[Saved data entries]
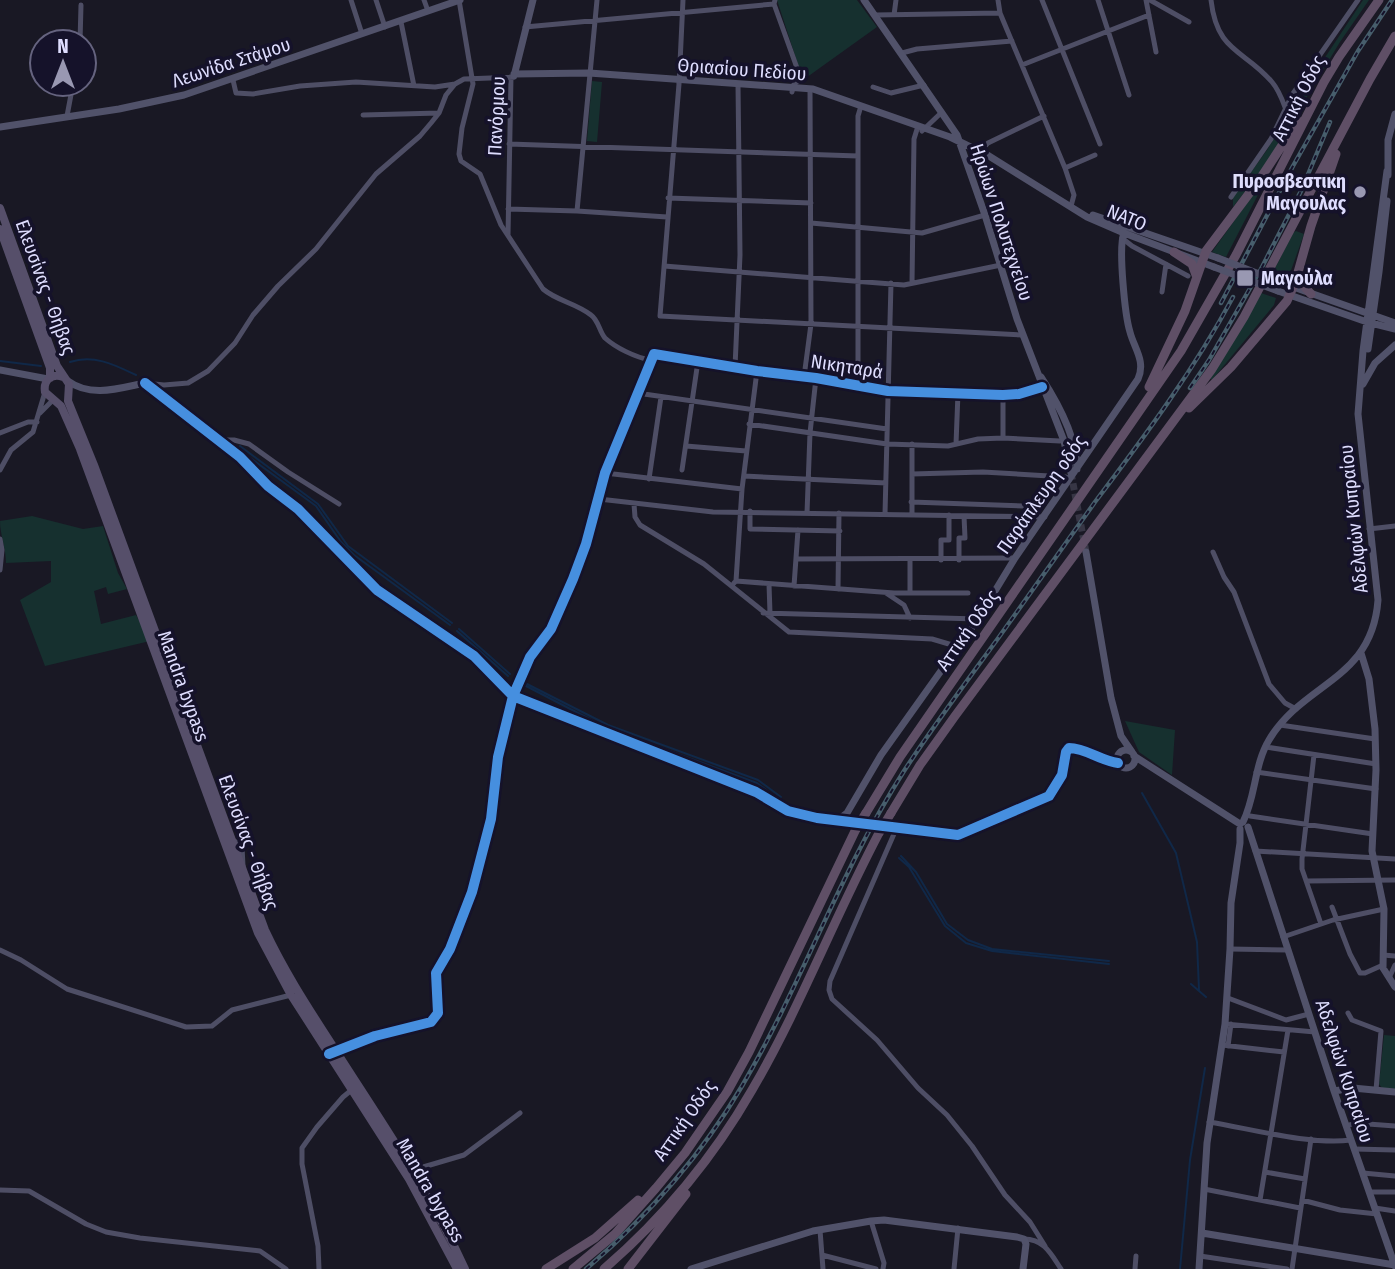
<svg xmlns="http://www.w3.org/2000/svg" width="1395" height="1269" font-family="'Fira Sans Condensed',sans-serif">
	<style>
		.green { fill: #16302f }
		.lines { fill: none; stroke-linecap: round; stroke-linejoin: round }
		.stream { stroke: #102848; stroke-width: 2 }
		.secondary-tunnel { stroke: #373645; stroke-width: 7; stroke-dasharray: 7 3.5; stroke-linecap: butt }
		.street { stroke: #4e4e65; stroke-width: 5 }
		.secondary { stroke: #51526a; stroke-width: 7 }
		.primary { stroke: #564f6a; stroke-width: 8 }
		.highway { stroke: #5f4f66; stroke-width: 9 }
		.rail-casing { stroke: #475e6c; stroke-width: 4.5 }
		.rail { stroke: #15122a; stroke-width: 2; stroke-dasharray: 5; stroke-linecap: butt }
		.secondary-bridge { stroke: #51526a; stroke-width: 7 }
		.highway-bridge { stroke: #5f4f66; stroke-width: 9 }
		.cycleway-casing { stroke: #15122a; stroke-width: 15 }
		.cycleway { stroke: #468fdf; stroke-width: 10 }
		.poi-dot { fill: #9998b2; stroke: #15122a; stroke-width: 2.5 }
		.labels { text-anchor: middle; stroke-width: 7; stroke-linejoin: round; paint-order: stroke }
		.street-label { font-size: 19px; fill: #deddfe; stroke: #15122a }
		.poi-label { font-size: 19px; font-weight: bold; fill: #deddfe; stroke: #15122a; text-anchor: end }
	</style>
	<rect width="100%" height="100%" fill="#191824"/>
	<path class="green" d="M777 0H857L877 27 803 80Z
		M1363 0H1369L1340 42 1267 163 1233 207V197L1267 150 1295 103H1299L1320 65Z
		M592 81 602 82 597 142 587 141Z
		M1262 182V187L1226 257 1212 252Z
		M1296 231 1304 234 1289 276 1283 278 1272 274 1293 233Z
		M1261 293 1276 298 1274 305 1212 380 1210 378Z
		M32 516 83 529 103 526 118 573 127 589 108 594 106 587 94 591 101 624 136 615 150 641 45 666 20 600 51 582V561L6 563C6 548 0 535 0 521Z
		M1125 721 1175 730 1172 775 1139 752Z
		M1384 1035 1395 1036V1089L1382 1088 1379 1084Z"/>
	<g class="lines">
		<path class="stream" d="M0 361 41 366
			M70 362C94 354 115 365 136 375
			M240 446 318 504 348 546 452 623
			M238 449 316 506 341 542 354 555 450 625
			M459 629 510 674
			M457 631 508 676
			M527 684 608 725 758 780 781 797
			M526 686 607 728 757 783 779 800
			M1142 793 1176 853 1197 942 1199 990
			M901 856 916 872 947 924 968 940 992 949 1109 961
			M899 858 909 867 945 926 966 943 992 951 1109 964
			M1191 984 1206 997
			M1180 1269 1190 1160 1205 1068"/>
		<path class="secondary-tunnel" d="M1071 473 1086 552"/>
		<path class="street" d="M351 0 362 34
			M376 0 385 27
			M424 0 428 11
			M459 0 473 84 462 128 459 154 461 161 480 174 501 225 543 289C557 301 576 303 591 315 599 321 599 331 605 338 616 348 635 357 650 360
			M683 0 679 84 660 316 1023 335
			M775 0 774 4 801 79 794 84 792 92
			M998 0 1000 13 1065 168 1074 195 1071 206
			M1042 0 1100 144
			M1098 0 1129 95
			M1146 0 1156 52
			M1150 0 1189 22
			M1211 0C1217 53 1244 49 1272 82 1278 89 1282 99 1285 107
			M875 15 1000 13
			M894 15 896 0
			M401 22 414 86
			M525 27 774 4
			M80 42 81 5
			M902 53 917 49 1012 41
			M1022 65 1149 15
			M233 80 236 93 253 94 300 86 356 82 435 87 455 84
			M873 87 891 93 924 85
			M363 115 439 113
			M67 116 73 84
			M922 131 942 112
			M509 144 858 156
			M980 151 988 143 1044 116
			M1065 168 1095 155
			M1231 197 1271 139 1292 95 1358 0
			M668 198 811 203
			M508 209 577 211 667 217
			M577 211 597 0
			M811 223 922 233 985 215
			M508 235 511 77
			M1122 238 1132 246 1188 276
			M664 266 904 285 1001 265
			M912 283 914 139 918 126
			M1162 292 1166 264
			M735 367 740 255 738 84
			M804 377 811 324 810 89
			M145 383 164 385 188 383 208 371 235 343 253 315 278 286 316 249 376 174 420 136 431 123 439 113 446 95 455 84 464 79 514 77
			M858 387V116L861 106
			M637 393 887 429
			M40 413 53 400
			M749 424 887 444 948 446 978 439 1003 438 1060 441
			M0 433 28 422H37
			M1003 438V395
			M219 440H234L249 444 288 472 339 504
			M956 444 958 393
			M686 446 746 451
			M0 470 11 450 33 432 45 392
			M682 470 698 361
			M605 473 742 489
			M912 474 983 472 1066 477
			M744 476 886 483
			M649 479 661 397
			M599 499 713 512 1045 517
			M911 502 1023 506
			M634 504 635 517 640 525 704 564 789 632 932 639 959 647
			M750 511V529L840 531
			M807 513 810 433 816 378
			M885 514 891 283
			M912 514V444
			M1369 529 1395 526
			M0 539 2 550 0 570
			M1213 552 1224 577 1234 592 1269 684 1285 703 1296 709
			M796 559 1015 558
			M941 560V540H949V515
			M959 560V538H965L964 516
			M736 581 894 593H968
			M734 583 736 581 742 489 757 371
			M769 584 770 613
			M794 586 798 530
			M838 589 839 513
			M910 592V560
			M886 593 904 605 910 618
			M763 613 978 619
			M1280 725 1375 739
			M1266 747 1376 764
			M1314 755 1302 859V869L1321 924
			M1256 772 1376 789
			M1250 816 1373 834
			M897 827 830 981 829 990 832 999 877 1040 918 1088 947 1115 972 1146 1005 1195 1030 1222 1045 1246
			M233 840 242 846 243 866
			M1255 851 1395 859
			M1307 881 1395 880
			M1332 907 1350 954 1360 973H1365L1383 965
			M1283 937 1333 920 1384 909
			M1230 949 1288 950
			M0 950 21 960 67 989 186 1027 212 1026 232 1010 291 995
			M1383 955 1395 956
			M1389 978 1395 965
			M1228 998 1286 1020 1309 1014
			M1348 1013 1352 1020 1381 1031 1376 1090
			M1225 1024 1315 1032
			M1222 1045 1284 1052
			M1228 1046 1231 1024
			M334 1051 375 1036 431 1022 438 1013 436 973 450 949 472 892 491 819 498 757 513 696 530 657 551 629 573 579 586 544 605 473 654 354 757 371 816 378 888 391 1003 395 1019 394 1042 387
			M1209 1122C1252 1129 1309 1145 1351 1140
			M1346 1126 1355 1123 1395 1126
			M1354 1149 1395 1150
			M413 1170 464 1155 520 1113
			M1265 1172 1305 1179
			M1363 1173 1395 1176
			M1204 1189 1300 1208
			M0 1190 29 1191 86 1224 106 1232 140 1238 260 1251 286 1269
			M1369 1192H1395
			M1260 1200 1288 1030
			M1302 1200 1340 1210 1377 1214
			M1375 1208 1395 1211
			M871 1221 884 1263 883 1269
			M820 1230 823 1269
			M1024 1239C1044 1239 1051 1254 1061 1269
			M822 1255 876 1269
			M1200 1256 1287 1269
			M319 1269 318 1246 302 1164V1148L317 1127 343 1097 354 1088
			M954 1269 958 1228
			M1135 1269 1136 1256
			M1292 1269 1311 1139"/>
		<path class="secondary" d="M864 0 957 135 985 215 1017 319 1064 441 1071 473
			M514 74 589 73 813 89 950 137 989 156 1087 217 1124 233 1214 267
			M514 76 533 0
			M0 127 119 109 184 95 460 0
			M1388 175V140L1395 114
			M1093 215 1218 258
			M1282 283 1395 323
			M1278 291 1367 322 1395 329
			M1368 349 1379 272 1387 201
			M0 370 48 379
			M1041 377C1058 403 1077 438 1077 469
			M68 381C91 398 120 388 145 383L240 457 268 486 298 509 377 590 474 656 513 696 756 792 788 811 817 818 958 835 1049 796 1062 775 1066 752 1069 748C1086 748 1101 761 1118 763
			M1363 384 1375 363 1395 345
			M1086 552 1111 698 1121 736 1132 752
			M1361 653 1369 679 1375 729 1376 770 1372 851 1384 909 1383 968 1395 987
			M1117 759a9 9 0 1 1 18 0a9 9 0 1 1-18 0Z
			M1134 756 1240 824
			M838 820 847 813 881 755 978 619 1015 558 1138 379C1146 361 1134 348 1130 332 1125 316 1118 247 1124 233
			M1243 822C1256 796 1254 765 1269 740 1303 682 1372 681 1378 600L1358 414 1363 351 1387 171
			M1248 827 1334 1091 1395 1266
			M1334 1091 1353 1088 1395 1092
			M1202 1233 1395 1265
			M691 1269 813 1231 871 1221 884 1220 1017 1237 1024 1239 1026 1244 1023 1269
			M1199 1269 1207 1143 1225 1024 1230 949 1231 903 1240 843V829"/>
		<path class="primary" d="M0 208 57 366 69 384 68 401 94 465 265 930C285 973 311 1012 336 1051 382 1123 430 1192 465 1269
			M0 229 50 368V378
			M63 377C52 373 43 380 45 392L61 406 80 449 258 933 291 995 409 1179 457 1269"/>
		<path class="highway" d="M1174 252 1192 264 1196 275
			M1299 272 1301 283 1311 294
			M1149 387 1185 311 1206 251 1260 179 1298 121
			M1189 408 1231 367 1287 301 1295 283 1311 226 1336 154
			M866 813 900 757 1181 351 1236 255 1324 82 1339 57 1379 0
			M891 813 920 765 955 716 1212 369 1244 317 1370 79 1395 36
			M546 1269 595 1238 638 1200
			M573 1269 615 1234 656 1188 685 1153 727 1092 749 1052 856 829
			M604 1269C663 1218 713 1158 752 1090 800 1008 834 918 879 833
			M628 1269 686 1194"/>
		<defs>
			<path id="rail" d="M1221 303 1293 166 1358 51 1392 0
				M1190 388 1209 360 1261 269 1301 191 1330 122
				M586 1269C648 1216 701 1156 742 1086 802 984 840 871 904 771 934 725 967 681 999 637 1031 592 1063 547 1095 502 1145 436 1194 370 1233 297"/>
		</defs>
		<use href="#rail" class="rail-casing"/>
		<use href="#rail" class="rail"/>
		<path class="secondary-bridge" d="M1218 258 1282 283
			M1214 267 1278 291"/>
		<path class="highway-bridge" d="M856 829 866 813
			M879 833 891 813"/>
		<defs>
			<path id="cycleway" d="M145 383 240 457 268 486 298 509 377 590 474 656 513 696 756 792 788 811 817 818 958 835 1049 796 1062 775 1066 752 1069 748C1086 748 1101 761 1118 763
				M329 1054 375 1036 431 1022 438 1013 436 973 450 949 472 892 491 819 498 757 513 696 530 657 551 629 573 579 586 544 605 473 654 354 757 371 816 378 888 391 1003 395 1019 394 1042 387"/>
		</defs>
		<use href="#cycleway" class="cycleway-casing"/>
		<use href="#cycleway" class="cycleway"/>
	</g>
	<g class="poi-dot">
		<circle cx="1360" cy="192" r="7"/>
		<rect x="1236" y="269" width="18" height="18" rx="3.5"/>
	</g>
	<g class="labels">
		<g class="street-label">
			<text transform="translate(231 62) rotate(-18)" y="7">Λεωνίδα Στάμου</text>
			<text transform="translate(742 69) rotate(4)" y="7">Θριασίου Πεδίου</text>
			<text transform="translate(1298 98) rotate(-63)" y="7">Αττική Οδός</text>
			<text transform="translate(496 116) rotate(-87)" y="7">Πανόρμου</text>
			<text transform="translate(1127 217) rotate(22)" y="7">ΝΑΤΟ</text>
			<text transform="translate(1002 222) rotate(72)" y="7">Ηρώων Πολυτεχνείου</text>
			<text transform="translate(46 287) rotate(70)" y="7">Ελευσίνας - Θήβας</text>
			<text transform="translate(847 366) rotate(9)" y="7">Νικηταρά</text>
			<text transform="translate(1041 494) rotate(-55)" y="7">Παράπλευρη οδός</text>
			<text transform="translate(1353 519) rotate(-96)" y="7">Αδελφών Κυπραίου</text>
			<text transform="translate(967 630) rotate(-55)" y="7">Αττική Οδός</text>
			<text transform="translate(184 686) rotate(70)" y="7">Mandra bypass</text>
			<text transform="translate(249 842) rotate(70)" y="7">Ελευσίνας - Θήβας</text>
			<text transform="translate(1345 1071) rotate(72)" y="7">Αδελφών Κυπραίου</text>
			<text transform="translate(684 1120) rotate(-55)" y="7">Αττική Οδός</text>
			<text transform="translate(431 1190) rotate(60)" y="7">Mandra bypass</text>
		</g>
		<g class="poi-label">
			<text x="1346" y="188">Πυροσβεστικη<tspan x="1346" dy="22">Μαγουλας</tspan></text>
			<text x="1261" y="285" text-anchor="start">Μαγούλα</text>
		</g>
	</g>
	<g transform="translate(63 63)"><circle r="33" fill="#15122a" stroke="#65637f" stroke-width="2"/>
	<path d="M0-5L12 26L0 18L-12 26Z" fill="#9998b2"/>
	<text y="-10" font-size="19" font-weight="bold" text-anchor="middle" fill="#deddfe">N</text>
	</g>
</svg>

---

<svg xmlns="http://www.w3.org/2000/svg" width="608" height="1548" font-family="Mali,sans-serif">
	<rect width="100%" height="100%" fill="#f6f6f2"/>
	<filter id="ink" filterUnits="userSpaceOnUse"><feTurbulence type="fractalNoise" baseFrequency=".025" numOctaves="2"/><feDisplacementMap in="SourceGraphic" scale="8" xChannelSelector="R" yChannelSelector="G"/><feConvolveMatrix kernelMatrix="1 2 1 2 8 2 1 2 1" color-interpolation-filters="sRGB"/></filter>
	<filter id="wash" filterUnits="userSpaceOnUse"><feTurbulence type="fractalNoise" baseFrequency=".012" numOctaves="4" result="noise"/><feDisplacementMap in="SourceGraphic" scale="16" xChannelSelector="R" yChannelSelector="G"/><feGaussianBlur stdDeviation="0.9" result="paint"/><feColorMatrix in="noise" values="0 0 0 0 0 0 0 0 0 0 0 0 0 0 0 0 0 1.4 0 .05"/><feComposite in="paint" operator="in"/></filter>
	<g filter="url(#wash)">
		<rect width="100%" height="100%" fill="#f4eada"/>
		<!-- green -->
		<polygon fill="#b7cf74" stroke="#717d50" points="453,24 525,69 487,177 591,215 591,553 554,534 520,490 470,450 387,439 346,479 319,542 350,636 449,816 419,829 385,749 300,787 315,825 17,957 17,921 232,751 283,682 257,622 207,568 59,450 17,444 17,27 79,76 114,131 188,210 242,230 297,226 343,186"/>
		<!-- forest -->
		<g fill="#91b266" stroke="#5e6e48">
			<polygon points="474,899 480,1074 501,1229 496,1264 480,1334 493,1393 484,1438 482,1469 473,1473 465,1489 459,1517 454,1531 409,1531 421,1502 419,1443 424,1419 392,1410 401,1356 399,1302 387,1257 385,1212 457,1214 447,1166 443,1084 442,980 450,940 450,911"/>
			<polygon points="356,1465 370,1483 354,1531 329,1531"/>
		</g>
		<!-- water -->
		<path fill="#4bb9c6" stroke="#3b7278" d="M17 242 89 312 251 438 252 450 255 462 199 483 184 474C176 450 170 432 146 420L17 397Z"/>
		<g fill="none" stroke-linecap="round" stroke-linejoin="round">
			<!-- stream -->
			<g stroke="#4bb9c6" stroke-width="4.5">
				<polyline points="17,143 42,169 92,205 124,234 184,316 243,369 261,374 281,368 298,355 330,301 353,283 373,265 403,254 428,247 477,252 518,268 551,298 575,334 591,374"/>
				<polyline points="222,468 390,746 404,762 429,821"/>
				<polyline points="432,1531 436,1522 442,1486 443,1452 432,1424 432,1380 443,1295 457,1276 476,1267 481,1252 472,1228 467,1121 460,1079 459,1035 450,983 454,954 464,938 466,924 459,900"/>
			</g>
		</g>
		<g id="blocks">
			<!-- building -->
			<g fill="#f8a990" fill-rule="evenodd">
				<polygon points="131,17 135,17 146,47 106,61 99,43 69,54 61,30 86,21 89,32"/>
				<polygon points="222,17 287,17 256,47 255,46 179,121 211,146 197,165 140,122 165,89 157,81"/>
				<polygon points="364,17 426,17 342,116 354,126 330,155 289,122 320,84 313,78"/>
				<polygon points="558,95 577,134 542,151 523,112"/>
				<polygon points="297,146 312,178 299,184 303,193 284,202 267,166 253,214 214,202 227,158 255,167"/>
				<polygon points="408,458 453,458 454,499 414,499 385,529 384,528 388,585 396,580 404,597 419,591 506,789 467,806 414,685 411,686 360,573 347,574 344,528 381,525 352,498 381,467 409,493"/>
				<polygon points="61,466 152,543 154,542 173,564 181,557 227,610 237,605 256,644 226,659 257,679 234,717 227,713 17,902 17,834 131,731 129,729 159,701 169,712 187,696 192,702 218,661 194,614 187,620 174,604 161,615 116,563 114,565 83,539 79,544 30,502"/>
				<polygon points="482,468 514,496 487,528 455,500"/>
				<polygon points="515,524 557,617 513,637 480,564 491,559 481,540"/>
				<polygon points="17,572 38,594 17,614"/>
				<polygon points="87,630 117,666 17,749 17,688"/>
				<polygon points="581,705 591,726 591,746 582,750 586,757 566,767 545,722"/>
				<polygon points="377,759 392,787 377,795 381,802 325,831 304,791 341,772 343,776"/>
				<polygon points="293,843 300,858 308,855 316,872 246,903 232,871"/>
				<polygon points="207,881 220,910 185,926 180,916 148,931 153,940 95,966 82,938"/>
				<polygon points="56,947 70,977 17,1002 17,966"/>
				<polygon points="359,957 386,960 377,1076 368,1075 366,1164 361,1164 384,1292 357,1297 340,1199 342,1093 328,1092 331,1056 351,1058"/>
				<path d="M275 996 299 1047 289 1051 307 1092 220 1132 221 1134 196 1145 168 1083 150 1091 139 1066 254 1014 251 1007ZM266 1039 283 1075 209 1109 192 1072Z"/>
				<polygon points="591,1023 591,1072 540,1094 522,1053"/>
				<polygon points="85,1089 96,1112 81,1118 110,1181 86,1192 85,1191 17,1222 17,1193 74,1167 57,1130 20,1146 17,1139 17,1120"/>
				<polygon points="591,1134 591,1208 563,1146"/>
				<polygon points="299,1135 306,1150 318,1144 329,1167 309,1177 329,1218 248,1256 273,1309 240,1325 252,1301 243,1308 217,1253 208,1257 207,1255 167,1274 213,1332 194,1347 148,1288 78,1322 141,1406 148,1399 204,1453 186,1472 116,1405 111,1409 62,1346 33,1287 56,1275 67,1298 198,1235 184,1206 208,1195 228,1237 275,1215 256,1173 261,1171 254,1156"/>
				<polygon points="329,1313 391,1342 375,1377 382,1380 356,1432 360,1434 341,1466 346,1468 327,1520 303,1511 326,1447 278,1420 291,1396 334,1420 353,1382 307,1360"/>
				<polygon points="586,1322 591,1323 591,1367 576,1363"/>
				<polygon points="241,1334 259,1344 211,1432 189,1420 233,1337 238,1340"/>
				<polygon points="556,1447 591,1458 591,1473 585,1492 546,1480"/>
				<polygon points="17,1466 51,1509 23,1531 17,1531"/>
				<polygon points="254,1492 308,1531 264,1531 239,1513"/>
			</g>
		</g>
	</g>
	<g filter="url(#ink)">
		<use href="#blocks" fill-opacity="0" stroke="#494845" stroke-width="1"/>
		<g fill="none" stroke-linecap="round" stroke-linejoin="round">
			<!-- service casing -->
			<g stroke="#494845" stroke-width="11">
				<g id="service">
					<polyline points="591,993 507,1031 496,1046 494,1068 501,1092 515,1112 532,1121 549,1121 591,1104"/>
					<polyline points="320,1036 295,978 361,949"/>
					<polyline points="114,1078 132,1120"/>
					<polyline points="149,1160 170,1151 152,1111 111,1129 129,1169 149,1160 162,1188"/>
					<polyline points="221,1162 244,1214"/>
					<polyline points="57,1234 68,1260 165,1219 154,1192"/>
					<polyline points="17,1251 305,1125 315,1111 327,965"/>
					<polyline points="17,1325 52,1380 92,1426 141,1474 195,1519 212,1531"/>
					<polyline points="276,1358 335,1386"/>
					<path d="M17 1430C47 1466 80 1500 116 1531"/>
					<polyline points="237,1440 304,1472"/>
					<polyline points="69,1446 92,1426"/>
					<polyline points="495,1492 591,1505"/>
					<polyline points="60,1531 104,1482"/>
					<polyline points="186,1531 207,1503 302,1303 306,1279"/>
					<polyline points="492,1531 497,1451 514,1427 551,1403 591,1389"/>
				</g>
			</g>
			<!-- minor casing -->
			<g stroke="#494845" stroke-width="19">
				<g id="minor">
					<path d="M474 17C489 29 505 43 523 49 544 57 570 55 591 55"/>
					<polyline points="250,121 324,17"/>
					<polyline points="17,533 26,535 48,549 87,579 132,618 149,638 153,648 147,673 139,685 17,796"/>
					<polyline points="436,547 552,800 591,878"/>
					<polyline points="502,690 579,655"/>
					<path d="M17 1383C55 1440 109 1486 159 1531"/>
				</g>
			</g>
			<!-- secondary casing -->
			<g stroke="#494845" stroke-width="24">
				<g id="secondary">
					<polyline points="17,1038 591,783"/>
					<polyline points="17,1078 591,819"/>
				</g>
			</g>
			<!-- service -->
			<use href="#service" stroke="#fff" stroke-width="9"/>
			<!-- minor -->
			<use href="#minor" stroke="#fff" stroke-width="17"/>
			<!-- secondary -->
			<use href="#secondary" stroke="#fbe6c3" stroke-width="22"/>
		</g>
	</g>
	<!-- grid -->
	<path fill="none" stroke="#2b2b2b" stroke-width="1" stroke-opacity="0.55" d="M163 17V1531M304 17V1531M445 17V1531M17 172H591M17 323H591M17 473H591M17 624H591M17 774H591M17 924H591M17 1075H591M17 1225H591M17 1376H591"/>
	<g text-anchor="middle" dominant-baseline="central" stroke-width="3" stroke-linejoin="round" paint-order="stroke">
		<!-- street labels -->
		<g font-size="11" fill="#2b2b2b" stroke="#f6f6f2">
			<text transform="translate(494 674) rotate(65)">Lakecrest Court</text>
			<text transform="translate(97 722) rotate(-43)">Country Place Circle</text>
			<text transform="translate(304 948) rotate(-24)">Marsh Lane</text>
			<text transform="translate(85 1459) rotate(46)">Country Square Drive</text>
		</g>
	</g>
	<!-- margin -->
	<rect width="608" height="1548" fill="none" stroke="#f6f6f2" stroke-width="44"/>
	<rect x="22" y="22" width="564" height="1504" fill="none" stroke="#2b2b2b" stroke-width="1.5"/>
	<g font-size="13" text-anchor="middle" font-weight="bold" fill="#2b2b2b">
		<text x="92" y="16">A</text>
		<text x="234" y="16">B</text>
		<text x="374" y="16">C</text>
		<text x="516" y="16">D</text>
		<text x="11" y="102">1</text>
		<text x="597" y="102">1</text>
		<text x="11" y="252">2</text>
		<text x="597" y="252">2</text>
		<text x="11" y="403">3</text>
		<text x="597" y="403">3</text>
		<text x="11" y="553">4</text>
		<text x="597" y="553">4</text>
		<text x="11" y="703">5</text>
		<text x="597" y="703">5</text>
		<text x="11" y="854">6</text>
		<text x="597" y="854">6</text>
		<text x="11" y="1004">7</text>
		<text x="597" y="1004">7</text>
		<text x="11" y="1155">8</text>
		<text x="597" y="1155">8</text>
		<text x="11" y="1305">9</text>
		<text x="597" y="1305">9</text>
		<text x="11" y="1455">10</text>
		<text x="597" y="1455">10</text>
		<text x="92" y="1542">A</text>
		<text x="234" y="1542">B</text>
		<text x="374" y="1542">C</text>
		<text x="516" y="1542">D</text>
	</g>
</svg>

- _Work instruction_: If a line in the entries above contains the word "lines", copy it.

- _Your solution_:
		.lines { fill: none; stroke-linecap: round; stroke-linejoin: round }
	<g class="lines">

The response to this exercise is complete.